[Extracted page text data]

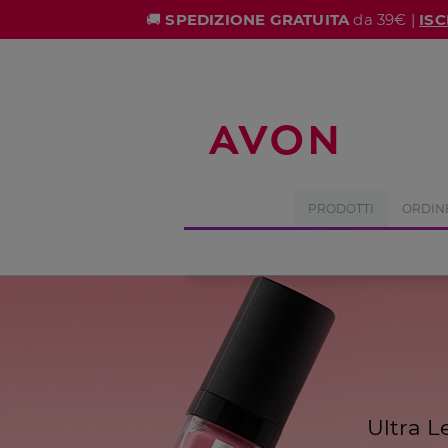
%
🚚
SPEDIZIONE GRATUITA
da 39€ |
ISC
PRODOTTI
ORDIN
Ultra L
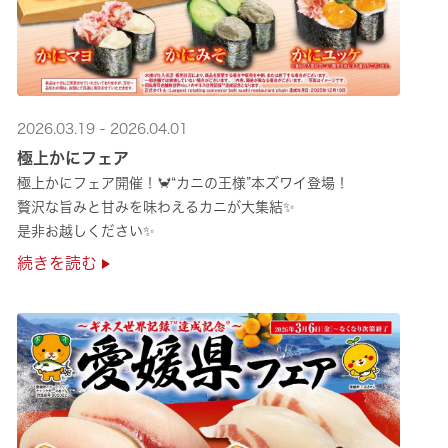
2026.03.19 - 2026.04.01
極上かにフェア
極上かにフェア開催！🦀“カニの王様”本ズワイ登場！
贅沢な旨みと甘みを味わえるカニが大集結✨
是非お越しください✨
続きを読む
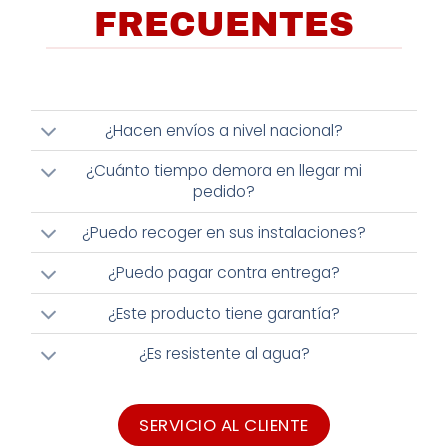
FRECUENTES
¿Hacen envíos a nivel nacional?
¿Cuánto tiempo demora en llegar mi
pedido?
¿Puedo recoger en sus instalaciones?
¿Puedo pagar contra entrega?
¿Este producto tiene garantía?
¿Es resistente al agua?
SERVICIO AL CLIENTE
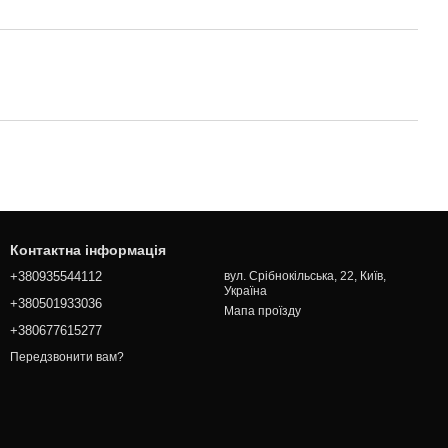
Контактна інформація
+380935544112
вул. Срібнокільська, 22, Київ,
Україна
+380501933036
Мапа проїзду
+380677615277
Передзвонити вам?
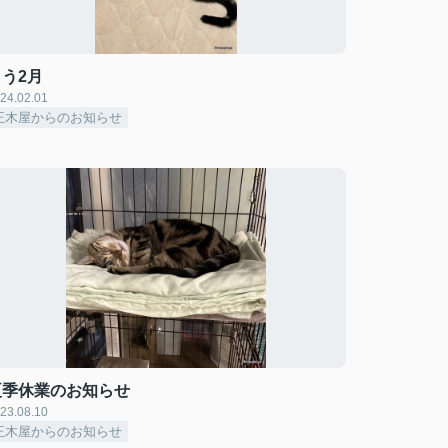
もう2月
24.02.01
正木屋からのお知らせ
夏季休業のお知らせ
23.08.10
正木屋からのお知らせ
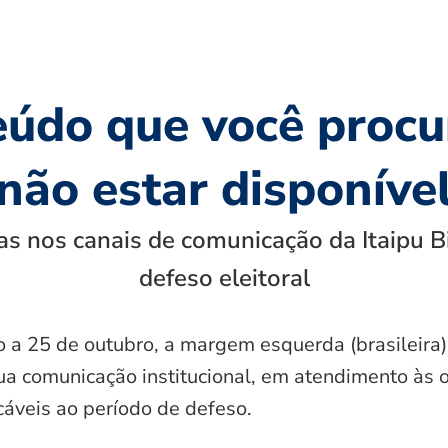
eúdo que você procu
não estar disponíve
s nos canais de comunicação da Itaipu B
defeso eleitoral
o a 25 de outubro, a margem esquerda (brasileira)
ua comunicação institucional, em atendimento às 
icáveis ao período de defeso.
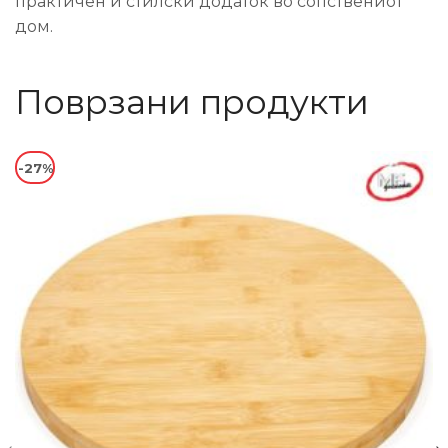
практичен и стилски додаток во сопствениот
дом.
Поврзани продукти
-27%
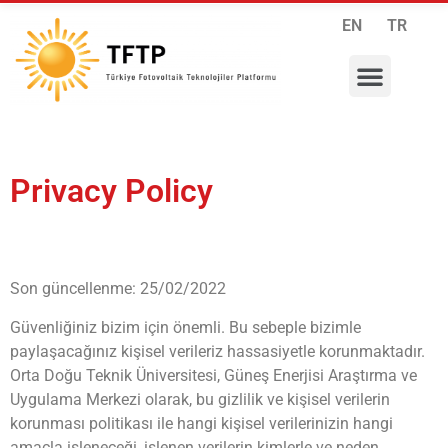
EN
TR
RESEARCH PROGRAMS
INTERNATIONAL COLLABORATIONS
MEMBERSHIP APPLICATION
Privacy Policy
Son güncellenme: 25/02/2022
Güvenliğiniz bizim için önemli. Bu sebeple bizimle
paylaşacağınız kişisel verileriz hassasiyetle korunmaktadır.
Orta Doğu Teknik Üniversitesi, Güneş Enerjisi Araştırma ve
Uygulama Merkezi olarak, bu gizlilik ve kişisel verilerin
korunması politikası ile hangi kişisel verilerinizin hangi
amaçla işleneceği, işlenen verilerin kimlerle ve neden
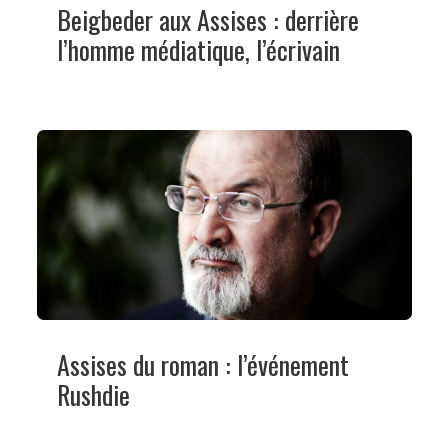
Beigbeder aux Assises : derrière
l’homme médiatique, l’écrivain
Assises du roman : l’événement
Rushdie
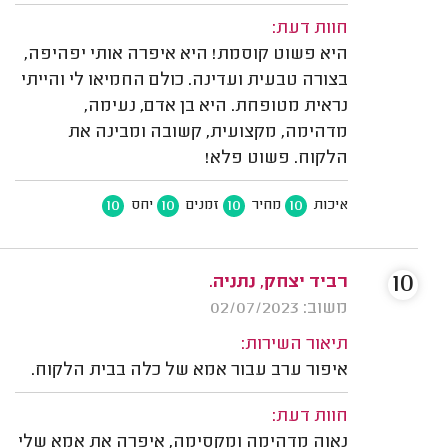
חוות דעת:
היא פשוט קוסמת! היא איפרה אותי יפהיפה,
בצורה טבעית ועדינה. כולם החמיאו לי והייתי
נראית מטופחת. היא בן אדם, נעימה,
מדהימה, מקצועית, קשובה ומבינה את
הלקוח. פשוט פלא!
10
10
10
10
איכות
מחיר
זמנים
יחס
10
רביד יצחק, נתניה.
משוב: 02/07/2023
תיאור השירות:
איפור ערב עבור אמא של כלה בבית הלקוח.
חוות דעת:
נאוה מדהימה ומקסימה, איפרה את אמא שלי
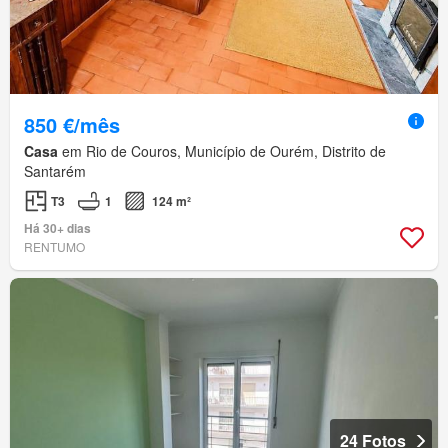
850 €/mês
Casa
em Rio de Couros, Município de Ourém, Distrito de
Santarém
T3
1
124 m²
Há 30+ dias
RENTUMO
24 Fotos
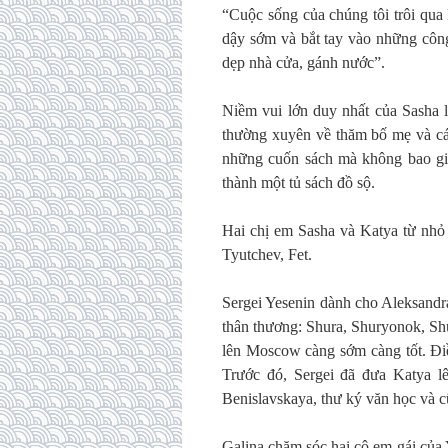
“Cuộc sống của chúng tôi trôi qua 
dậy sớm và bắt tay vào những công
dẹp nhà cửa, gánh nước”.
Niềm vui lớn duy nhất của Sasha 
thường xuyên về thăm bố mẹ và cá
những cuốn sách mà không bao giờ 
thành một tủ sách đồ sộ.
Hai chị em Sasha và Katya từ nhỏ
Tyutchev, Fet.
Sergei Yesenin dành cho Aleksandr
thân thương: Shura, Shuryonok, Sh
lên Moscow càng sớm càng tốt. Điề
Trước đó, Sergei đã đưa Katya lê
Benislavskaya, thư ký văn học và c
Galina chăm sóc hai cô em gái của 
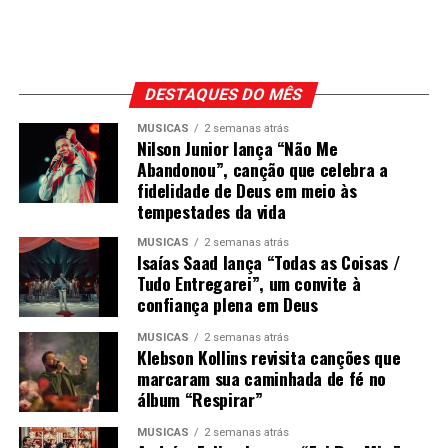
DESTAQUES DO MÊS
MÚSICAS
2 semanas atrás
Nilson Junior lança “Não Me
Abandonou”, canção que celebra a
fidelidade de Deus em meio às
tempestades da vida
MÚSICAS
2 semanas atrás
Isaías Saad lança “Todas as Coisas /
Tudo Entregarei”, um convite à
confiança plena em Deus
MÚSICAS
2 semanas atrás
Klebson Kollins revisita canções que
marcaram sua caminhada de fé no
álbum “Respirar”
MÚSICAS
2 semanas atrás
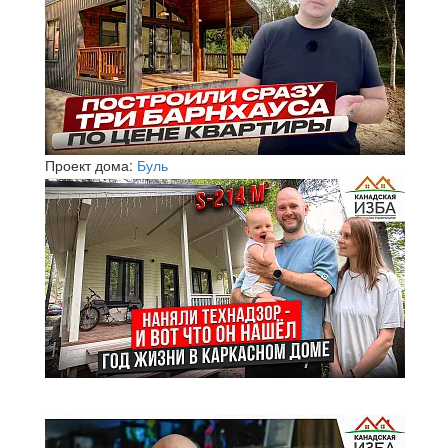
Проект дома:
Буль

§ Exercise aim
Pick out every line of the listing above that contains the word "מדהימה", and copy each one. Case counts.

§ Answer space
מדהימה, מקצועית, קשובה ומבינה את
נאוה מדהימה ומקסימה, איפרה את אמא שלי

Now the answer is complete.